Ian McKellen continues to experiment in this dance version of Hamlet, but despite good moments this is a stiff and overwrought production
The Edinburgh Fringe has hosted musical versions of Hamlet, bouncy-castle Hamlets, Shit-Faced Hamlets. Now Ian McKellen and choreographer Peter Schaufuss collaborate to make a song and dance about Shakespeare’s play.
You have to admire the ever-game McKellen and his willingness to keep experimenting at the age of 83, but although bold it’s a misconceived hybrid. It’s not helped by a venue – for several glorious years home to the visual and physical theatre programme of Aurora Nova – which is not blessed with the soundest acoustics. Throw in some musical underscoring and the great McKellen’s contributions often lack the sweet clarity we expect and love.
It’s a pity because Hamlet is often talked about as a man in two minds, and here that is made physically manifest. Johan Christensen dances Hamlet and McKellen speaks some of drama’s most famous lines. It’s an interesting idea, with the two often wandering the stage like conjoined twins then separating and coming together like mercury.

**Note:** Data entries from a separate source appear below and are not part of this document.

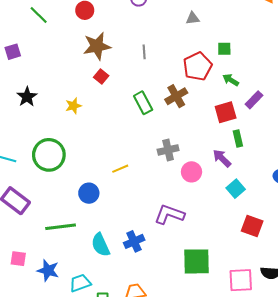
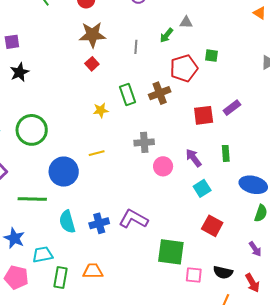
purple square: (13, 52) -> (12, 42), moved
green arrow: (231, 80) -> (166, 35), moved, turned -91
yellow star: (73, 106) -> (101, 110), moved
green rectangle: (238, 139) -> (226, 153), moved
blue circle: (89, 193) -> (64, 172), size x1.5
purple L-shape: (169, 214) -> (133, 219), moved
green square: (196, 261) -> (171, 252), moved
pink square: (241, 280) -> (194, 275), size x0.7

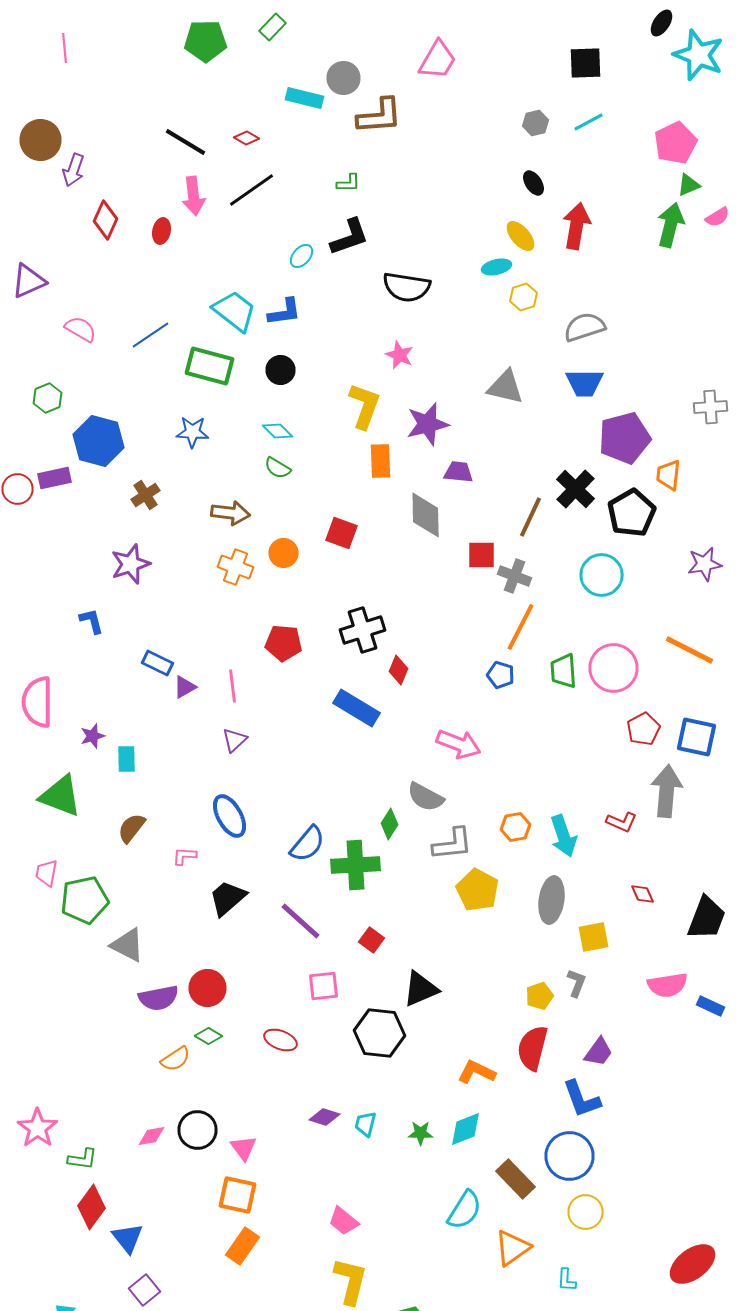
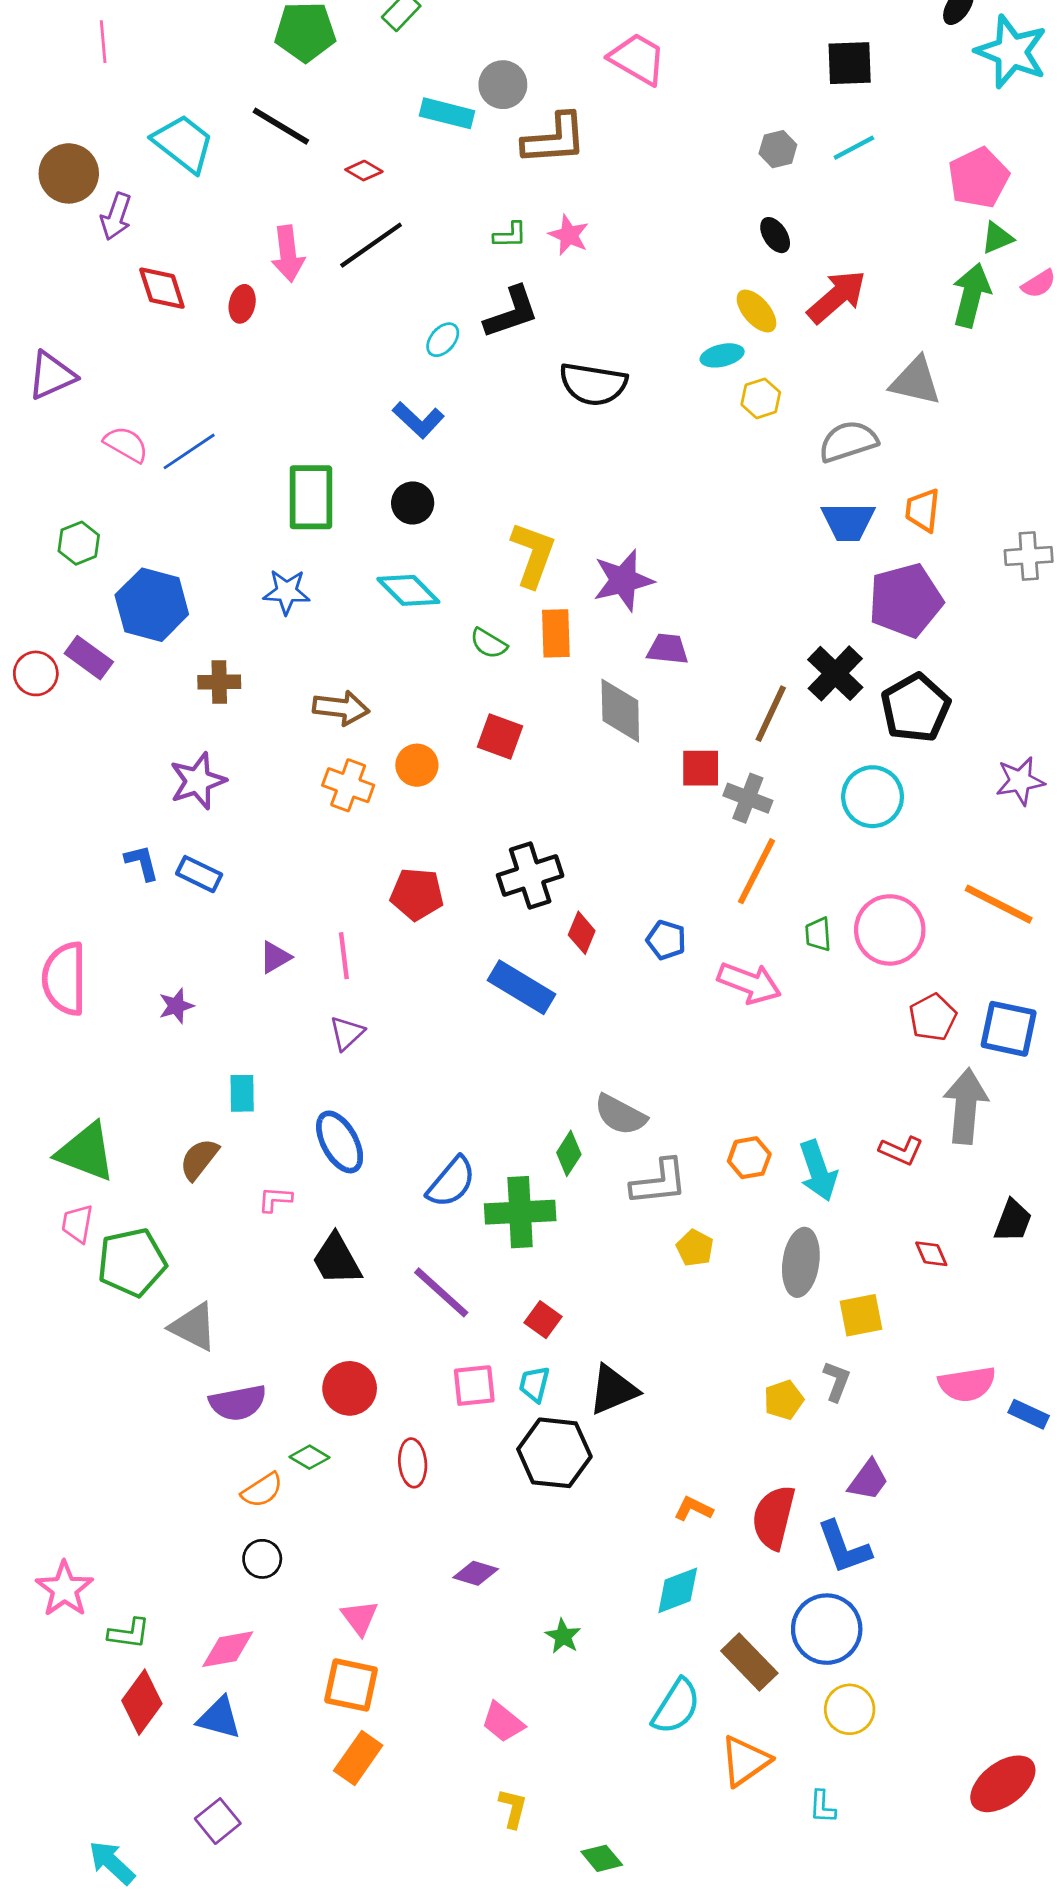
pink trapezoid: (438, 60) -> (638, 59), turned -90
black line: (186, 142) -> (281, 126), moved
red diamond: (106, 220) -> (162, 288), turned -42
red arrow: (576, 226) -> (837, 297), turned 39
cyan trapezoid: (234, 311) -> (183, 143), moved
blue L-shape: (284, 312) -> (418, 420), turned 51
blue line: (150, 335) -> (189, 451), moved
pink star: (400, 355) -> (569, 235), moved
green rectangle: (210, 366) -> (311, 497), turned 75
gray triangle: (506, 387) -> (915, 381), moved
cyan diamond: (278, 431) -> (408, 590), size x1.4
green semicircle: (278, 468) -> (489, 643), moved
orange trapezoid: (668, 475) -> (923, 510), moved
purple rectangle: (54, 478) -> (89, 658), turned 48
brown cross: (146, 495) -> (219, 682), turned 32
blue rectangle: (158, 663) -> (199, 874), moved
green trapezoid: (564, 671) -> (818, 934), size x0.7
blue pentagon: (500, 675) -> (666, 940), moved
purple star: (92, 736) -> (176, 1006), moved
pink arrow: (458, 744) -> (749, 983), moved
cyan rectangle: (126, 759) -> (242, 1093), moved
green triangle: (60, 796) -> (86, 1152), moved
yellow pentagon: (478, 890) -> (695, 1248), size x0.6
black trapezoid: (228, 898) -> (337, 1259), turned -78
black trapezoid: (706, 918) -> (1013, 1221), moved, size x0.7
red circle: (208, 988) -> (350, 1388), moved
red ellipse: (280, 1040) -> (413, 1463), turned 64
red semicircle: (532, 1048) -> (774, 1517), moved
orange L-shape: (476, 1072) -> (693, 1509), size x0.7
cyan trapezoid: (366, 1124) -> (534, 1384), moved
black circle: (198, 1130) -> (262, 1559), moved, size x0.7
green star: (420, 1133) -> (563, 1636), moved, turned 30
pink diamond: (152, 1136) -> (228, 1649), moved, size x1.4
blue triangle: (128, 1238) -> (219, 1718), moved, turned -36
yellow L-shape: (350, 1281) -> (513, 1808), size x0.6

There are moments when Christensen’s floppy-haired youth and McKellen’s gnarled old age create a kind of double vision, a ghosting. That’s interesting in a play full of ghosts, featuring a prince who will never grow old. When Christensen’s prince violently rejects Ophelia (Katie Rose), the older version of himself comforts her with a wistful tenderness. McKellen speaks “to be or not to be” directly to his alter-ego. Often the older Hamlet appears to be observing his other self with a kind of sorrow.
So far so interesting, and there are other good moments and ideas at work here too. Rosencrantz and Guildenstern are a comic double act, a bit like Tweedledum and Tweedledee. Obvious, but quite fun. When Hamlet feigns madness, the pair don Pierrot-inspired costumes like a couple of gleeful clowns. Occasionally the choreography sparks into full-blown life: a duet between Hamlet and Ophelia is a pretty good expression of dance as a vertical manifestation of perpendicular desire.
But too often the choreography feels like an earnest illustration of the play, sometimes the pageantry of the staging makes it feel stiff and overwrought, and the way it presents the sexual politics – Ophelia is the virginal figure of Millais’ painting; Gertrude (Caroline Rees) a bit of a vamp in a split, thigh-length red dress; Horatio is so inoffensively wholesome you could dunk him in your tea and eat him – seems stuck in the mid-20th century.
Anyone staging a classic play, in whatever form, needs to ask themselves the question: why this play and why now? Nobody has done that here. It’s a reminder that a concept alone, however clever, is never enough. You have to have something to say if the play is going to speak to us. Here it barely whimpers.